Since afatinib was approved for first-line treatment, a lot of doctors are just more comfortable, at least in the US, with drugs like erlotinib. The difficulty or challenge [with afatinib] is that it’s associated with more GI toxicity, stomatitis, diarrhea. And that’s something that a lot of doctors, a lot of oncologists, are simply not comfortable with. They would rather do something more familiar with [a TKI such as] erlotinib. So, when you’re using afatinib, if you’re kind of an exon 19 deletion believer that afatinib is the drug to use in that population, you need to know how to be prepared for toxicity.
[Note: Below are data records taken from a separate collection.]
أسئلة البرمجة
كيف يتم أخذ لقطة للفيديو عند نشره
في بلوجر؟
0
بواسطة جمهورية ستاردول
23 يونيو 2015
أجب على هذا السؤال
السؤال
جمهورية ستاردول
Usually starting at the full dose, 40 mg/day, you’re going to encounter some toxicity, whether it’s the typical paronychia, skin changes, or more serious GI toxicity. So we have the usual strategies of, first, holding therapy usually just a few days or sometimes a week [to] allow resolution of all those symptoms. And then when you resume therapy, starting a lower dose like 30 mg/day, as was done in this case. We use the typical antidiarrheal medications, like loperamide or lomotil, to help combat the diarrhea during those periods.
CASE 1: mNSCLC
Ingrid C. is a 62-year-old corporate accountant from San Antonio, Texas. Her medical history is notable for depression, which is being treated with an SSRI, and she has no history of smoking.
At the start of busy tax season, she presents to her PCP with back and chest pain, a persistent cough, and intermittent dyspnea.
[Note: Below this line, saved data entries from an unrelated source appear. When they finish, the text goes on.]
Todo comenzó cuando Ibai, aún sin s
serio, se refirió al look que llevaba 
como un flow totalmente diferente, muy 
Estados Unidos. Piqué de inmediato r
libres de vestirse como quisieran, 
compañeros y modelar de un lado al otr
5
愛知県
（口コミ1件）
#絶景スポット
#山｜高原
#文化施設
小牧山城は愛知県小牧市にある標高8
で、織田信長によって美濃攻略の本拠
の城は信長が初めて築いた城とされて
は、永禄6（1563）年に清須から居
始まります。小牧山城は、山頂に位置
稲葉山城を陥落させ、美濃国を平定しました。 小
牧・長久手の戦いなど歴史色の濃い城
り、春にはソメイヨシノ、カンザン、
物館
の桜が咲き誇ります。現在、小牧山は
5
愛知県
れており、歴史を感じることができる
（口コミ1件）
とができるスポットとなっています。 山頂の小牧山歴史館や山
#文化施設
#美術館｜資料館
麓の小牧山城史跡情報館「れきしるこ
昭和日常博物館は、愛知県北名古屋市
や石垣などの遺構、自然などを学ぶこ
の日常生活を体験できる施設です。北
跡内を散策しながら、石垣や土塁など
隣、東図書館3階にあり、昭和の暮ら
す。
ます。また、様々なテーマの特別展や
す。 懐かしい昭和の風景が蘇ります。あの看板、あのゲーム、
Her cardiac workup is negative, and her PCP orders a chest x-ray, which shows bilateral lung nodules and a large upper right lung mass with pleural effusion; she is referred for a follow-up CT scan.
The CT confirms the presence of multiple lung nodules and additional lesions in the thoracic vertebra; she is referred for further diagnostics.
Core biopsy of her lung mass shows adenocarcinoma stage IV; mutational testing showsEGFRdel 19.
Her performance status was 1.0 at diagnosis.
Ingrid has a family vacation in Tuscany planned for next year, and hopes to be able to keep her travel plans; her oncologist initiates her on afatinib 40 mg daily.
She returns to her oncologist in 2 weeks with persistent diarrhea (>5 stools/d) that has not responded to antidiarrheal medications, which were suggested by the nursing team, and her normal work day is being affected.
Her oncologist reduces her afatinib dose to 30 mg/day, and she continues therapy.
Nine weeks after initiating therapy, she reports to the nursing team symptoms of redness and swelling in her fingers and fingernails, and management strategies are recommended.
At her next follow-up 2 months later, her CT scan shows the right lung mass to be stable, with no new lesions. She has improved symptomatically.
Her diarrhea has improved sufficiently to allow her to resume her normal work load; her paronychia has been effectively managed with vinegar soaking and topical antibiotics.